Эл сочувственно сжал ладонь сестры, вспомнив прошлогодний рождественский обед, пропитанный алкоголем. Амелия, как молоточком постукивая серебряной вилкой, клеймила “ваше жалкое, изнеженное поколение”, ей вторил полубезумный, ворчливый дед, которого особенно доставало, что Питер так и не поучаствовал в войне. Это было особенно несправедливо, если учесть, что на веку Питера войн не было, и Эл выступил в защиту смущенного шурина.
– Но ведь с тобой Питер, вы там вдвоем справитесь, – неубедительно возразил он теперь.
– С мамой не справишься. Три бокала вина, и у нее когти наружу. – Роуз отняла у него свою руку и, уставившись в стол, отковырнула немного воска. – Вот посмотри на меня – я из кожи вон вылезла, сделала все, что могла, и все равно я ее не устраиваю, а что уж там о Питере говорить!
Амелия, которая давно дала понять, что образ жизни Эла ей отвратителен, похоже, считала, что, имея за спиной оксфордский диплом с отличием, скатиться в комфорт лондонского пригорода и в услужение никчемному мужу – едва ли многим лучше.

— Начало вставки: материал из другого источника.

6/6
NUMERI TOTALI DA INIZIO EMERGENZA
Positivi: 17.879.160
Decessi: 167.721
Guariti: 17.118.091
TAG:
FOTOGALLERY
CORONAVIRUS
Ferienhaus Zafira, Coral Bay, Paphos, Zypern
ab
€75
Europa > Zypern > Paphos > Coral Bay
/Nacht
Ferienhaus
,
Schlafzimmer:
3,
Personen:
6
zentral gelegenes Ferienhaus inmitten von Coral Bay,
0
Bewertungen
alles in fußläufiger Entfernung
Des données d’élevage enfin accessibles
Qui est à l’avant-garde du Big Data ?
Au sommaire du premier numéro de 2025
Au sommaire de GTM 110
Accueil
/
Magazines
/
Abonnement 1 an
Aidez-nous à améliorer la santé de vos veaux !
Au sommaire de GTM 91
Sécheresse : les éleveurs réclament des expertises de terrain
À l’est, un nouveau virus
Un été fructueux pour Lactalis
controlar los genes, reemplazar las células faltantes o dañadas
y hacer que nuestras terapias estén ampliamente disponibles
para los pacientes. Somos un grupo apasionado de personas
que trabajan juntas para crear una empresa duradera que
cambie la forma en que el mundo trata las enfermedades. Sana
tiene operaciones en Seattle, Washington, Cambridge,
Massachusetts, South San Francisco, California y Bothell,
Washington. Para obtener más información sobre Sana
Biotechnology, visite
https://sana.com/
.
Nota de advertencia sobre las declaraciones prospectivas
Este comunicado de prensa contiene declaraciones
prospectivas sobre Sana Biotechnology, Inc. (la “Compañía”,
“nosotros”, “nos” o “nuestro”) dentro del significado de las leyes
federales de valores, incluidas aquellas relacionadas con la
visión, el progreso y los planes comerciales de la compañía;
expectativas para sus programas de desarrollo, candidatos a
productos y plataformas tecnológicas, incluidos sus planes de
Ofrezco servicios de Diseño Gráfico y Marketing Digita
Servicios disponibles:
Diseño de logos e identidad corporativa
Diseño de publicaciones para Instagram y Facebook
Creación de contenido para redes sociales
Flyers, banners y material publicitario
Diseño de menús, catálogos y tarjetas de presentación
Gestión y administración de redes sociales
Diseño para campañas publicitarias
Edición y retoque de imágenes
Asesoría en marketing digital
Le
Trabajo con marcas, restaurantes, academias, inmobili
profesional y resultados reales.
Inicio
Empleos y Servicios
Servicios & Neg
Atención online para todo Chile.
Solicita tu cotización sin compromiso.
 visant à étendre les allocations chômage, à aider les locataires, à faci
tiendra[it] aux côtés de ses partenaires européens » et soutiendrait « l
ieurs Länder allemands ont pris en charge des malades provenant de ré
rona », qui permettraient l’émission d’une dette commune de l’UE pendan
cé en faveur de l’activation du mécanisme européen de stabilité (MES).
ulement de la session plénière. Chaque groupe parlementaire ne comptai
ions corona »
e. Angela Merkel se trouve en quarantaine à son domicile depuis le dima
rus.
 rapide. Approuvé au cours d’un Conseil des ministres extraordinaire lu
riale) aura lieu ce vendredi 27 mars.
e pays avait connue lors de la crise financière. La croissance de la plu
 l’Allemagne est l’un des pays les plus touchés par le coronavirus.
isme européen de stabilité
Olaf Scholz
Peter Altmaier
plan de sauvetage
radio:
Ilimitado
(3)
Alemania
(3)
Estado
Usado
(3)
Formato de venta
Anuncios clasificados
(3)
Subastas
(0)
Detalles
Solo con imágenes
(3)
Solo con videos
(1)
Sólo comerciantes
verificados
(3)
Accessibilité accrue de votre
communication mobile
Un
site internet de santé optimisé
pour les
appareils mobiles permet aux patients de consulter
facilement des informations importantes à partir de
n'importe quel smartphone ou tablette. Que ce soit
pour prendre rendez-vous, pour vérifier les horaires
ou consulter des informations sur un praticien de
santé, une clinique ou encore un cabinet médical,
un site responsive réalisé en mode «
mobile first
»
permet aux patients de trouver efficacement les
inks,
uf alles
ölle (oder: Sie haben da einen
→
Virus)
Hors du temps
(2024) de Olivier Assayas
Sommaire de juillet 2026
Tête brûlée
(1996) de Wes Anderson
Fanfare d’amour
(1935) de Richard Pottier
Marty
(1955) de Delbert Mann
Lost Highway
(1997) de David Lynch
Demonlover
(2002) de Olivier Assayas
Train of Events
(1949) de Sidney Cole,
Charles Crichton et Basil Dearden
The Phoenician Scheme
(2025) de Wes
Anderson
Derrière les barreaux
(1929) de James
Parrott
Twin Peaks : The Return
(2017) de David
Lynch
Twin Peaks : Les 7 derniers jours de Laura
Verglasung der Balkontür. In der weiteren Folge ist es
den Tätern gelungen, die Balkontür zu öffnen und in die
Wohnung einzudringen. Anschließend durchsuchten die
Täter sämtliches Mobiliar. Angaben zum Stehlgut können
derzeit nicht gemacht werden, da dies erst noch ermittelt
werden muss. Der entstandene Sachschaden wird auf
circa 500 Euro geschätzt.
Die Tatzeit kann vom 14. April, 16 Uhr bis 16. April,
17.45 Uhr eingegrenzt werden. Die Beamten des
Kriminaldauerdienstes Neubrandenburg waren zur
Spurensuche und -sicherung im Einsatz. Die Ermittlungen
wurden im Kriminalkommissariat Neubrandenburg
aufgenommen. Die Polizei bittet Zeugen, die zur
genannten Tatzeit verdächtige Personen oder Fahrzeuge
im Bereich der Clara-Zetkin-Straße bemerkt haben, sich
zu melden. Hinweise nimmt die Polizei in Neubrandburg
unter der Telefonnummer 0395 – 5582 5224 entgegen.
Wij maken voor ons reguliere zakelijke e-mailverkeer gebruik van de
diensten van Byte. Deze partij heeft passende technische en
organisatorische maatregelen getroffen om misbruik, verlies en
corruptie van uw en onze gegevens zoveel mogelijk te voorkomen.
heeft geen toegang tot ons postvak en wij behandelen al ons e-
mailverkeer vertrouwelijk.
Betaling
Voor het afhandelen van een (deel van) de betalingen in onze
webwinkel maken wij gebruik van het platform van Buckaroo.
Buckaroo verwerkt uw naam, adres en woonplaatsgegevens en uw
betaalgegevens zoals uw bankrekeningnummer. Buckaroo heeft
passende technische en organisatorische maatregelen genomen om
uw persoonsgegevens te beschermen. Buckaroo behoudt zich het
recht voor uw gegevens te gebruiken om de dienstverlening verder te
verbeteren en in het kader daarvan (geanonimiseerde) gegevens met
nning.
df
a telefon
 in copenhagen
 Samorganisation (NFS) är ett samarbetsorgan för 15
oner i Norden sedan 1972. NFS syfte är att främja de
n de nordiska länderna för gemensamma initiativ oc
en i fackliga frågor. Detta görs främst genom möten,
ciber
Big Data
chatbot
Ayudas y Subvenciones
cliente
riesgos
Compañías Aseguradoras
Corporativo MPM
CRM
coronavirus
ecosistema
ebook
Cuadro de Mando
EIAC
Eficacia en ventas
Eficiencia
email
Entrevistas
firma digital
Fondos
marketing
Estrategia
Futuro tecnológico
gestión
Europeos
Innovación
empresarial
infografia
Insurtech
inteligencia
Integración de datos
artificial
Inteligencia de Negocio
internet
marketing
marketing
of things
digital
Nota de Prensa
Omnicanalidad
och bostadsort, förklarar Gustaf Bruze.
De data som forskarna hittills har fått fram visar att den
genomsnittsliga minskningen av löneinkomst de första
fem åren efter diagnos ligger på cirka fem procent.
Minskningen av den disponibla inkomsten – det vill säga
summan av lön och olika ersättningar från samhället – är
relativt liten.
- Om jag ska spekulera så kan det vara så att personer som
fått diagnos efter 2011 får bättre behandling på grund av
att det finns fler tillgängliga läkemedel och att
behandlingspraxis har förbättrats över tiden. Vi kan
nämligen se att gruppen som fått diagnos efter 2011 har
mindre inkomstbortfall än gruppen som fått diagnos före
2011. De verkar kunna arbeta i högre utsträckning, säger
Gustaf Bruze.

Эл почти воочию представлял, как тяжесть несбывшихся амбиций матери мешками с песком наваливается на плечи его бедной сестры. Все лето после того, как Роуз, на два года его опередив, окончила университет, Амелия козыряла ею на благотворительных балах и светских мероприятиях, без зазрения совести представляя всем как “мою до абсурда умную дочь”, с прицелом подыскать ей работу или мужа, а в идеале и то, и другое. Эл не знал в точности, прогнулась сестра под этим грузом ожиданий или храбро сбросила его, когда решилась выйти за Питера, кроткого сына бухгалтера, который чем‐то там в министерстве транспорта занимался. Как до неба ему до блестящих юристов или чистопородных землевладельцев, с которыми Амелия постоянно пыталась Рози свести.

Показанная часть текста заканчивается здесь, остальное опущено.